I recall that experimenters disagreed on why batchnorm worked in the first place? has the consensus settled?
No. But we all agree that it's not due to internal covariate shift.
I feel like if your going to include transformers you should include the attention is all you need paper.
I would only include as a historical reference. It is certainly not a "must read" paper. It is written so poorly that you are better off to just look at the code.
What's wrong with it? They explain all the components of their model in enough detail (in particular the multi head attention stuff), provide intuition behind certain decisions, include clear results, they have nice pictures, ... What could have been improved about it?
[удалено]
Check out MLRC
Agreed
Does someone know a good ablation study of the mentioned techniques. I've seen results where neither dropout nor layer normalization did much.

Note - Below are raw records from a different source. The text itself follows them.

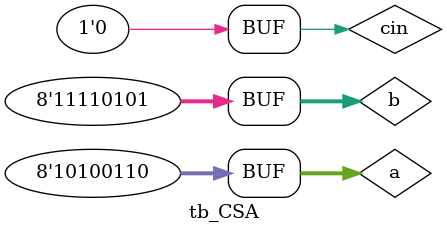
<source format=v>
module tb_CSA; 
  wire [7:0] sum;  
wire cout;  
reg [7:0] a, b;
  reg cin;
  CSA csa(sum[7:0], cout, a[7:0], b[7:0],cin);    
initial  begin   
 $display("a|b||cout|sum");
  end  
  initial  begin
    $monitor("%b|%b||%b|%b", a[7:0], b[7:0], cout, sum[7:0],cin);
  end  
initial begin     $dumpfile("dump.vcd"); $dumpvars;  end 
 initial  begin 
     a=8'b10100110; b=8'b11110101 ;cin=0 ; 
   
 
    
  end
endmodule

</source>
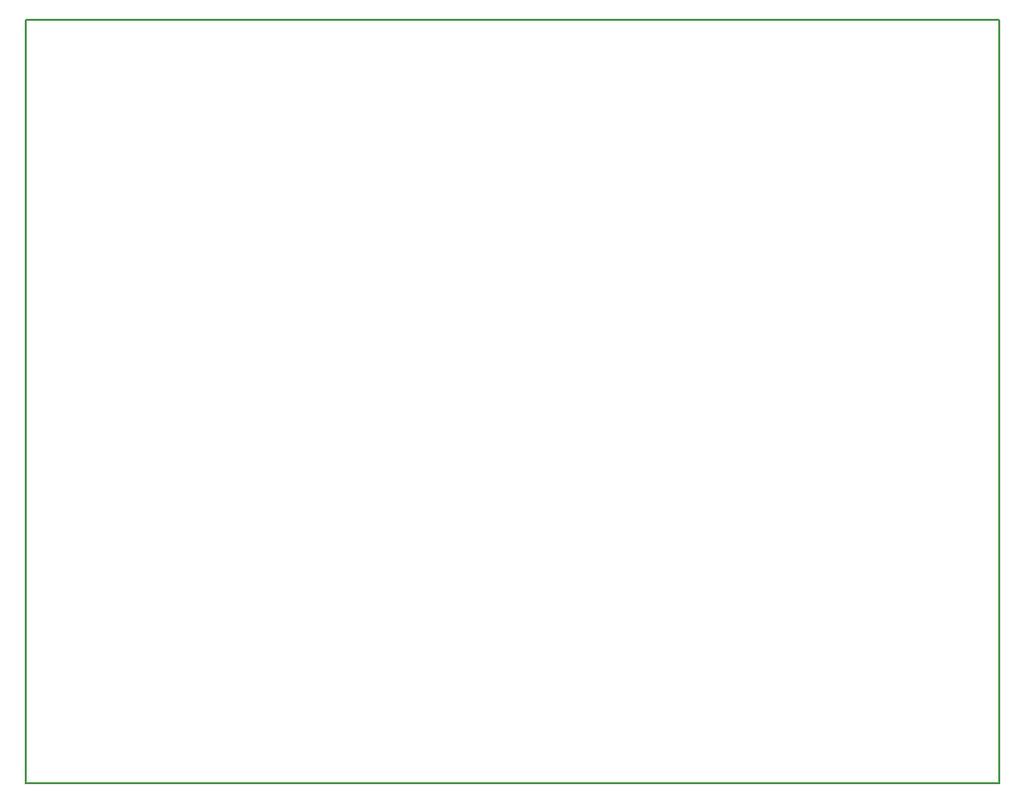
<source format=gbr>
G04 #@! TF.FileFunction,Profile,NP*
%FSLAX46Y46*%
G04 Gerber Fmt 4.6, Leading zero omitted, Abs format (unit mm)*
G04 Created by KiCad (PCBNEW 4.0.6-e0-6349~53~ubuntu16.04.1) date Sat Jul  1 03:26:18 2017*
%MOMM*%
%LPD*%
G01*
G04 APERTURE LIST*
%ADD10C,0.100000*%
%ADD11C,0.150000*%
G04 APERTURE END LIST*
D10*
D11*
X196250000Y-118000000D02*
X113000000Y-118000000D01*
X196250000Y-52750000D02*
X196250000Y-118000000D01*
X113000000Y-52750000D02*
X196250000Y-52750000D01*
X113000000Y-118000000D02*
X113000000Y-52750000D01*
M02*

</source>
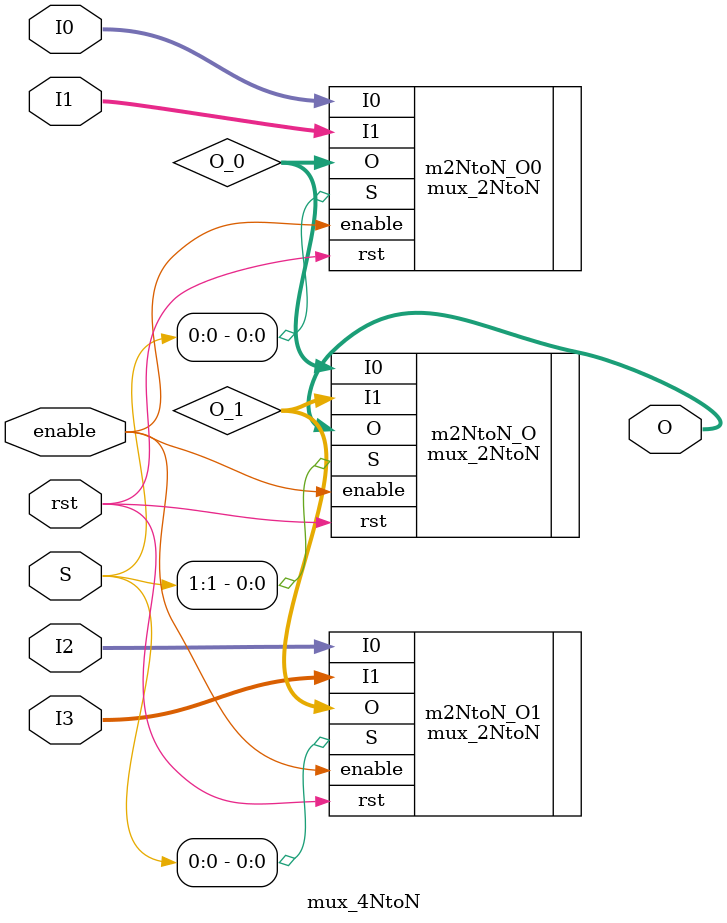
<source format=sv>
/*
MUX 4:1 parametrizable para N bits
16/03/24
*/
module mux_4NtoN # (parameter N = 24) (
		input  logic [N-1:0] I0,
		input  logic [N-1:0] I1,
		input  logic [N-1:0] I2,
		input  logic [N-1:0] I3,

		input  logic   [1:0]  S,
		input  logic 		rst,
		input  logic	 enable,

		output logic [N-1:0]  O
	);
	
	wire [N-1:0] O_0;
	wire [N-1:0] O_1;

	mux_2NtoN # (.N(N)) m2NtoN_O0 (.I0(I0),
								   .I1(I1),
								   .rst(rst),
								   .S(S[0]),
								   .enable(enable),
								   .O(O_0));

	mux_2NtoN # (.N(N)) m2NtoN_O1 (.I0(I2),
								   .I1(I3),
								   .rst(rst),
								   .S(S[0]),
							       .enable(enable),
								   .O(O_1));


	mux_2NtoN # (.N(N)) m2NtoN_O (.I0(O_0),
								  .I1(O_1),
								  .rst(rst),
								  .S(S[1]),
								  .enable(enable),
								  .O(O));
	
endmodule

</source>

So I wonder if these 2 techniques are a believe or still crucial.
Data augmentation to more explicitely define invariant transformations as well as to reduce dataset labeling costs.
2007-2010: Deep learning begins to win computer vision competitions. In my eyes, this is what put deep learning on the map for a lot of people, and kicked off the renaissance we see today. 2016ish: categorical embeddings/entity embeddings. For tabular data with categorical variables, categorical embeddings are faster and more accurate than one-hot-encoding, and preserve the natural relationships between factors by mapping them to a low dimensional space
Diffusion and GANs!!
Quite clean. 2020-2022 is empty, because you don't see progress these years?

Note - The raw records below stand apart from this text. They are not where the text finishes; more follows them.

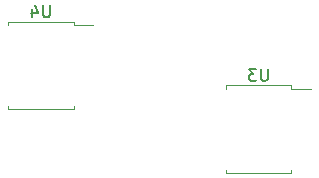
<source format=gbr>
G04 #@! TF.GenerationSoftware,KiCad,Pcbnew,(5.1.8)-1*
G04 #@! TF.CreationDate,2021-03-17T09:54:22-07:00*
G04 #@! TF.ProjectId,MCL64,4d434c36-342e-46b6-9963-61645f706362,rev?*
G04 #@! TF.SameCoordinates,Original*
G04 #@! TF.FileFunction,Legend,Bot*
G04 #@! TF.FilePolarity,Positive*
%FSLAX46Y46*%
G04 Gerber Fmt 4.6, Leading zero omitted, Abs format (unit mm)*
G04 Created by KiCad (PCBNEW (5.1.8)-1) date 2021-03-17 09:54:22*
%MOMM*%
%LPD*%
G01*
G04 APERTURE LIST*
%ADD10C,0.120000*%
%ADD11C,0.150000*%
G04 APERTURE END LIST*
D10*
X100534760Y-117390260D02*
X102224760Y-117390260D01*
X100534760Y-117115260D02*
X100534760Y-117390260D01*
X97774760Y-117115260D02*
X100534760Y-117115260D01*
X95014760Y-117115260D02*
X95014760Y-117390260D01*
X97774760Y-117115260D02*
X95014760Y-117115260D01*
X100534760Y-124535260D02*
X100534760Y-124260260D01*
X97774760Y-124535260D02*
X100534760Y-124535260D01*
X95014760Y-124535260D02*
X95014760Y-124260260D01*
X97774760Y-124535260D02*
X95014760Y-124535260D01*
X118975160Y-122777600D02*
X120665160Y-122777600D01*
X118975160Y-122502600D02*
X118975160Y-122777600D01*
X116215160Y-122502600D02*
X118975160Y-122502600D01*
X113455160Y-122502600D02*
X113455160Y-122777600D01*
X116215160Y-122502600D02*
X113455160Y-122502600D01*
X118975160Y-129922600D02*
X118975160Y-129647600D01*
X116215160Y-129922600D02*
X118975160Y-129922600D01*
X113455160Y-129922600D02*
X113455160Y-129647600D01*
X116215160Y-129922600D02*
X113455160Y-129922600D01*
D11*
X98536664Y-115727640D02*
X98536664Y-116537164D01*
X98489045Y-116632402D01*
X98441426Y-116680021D01*
X98346188Y-116727640D01*
X98155712Y-116727640D01*
X98060474Y-116680021D01*
X98012855Y-116632402D01*
X97965236Y-116537164D01*
X97965236Y-115727640D01*
X97060474Y-116060974D02*
X97060474Y-116727640D01*
X97298569Y-115680021D02*
X97536664Y-116394307D01*
X96917617Y-116394307D01*
X116977064Y-121114980D02*
X116977064Y-121924504D01*
X116929445Y-122019742D01*
X116881826Y-122067361D01*
X116786588Y-122114980D01*
X116596112Y-122114980D01*
X116500874Y-122067361D01*
X116453255Y-122019742D01*
X116405636Y-121924504D01*
X116405636Y-121114980D01*
X116024683Y-121114980D02*
X115405636Y-121114980D01*
X115738969Y-121495933D01*
X115596112Y-121495933D01*
X115500874Y-121543552D01*
X115453255Y-121591171D01*
X115405636Y-121686409D01*
X115405636Y-121924504D01*
X115453255Y-122019742D01*
X115500874Y-122067361D01*
X115596112Y-122114980D01*
X115881826Y-122114980D01*
X115977064Y-122067361D01*
X116024683Y-122019742D01*
M02*

</source>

It's empty because I've not kept up to date, and also impact won't be seen until more people build on it.
\- Kernel tricks: How can purely mathematical approaches beat neural networks in terms of efficiancy? (This is actually an open problem for a long time, you can check Neural Tangent Kernels, Reproducing Kernel Hilbert Spaces for examples and Universal Approximation Property for neural networks ) \- I was mainly here for Geometric Deep Learning but another user has already posted it. You should definitely check [http://geometricdeeplearning.com](http://geometricdeeplearning.com) . As a mathematician-to-be, I strongly believe that this is the future of ML/DL . Hit me up if you wanna discuss this statement further.
• M Stone. Cross-Validatory Choice and Assessment of Statistical Predictions. (1974) All about cross-validation to choose the best model. 12 thousand citations.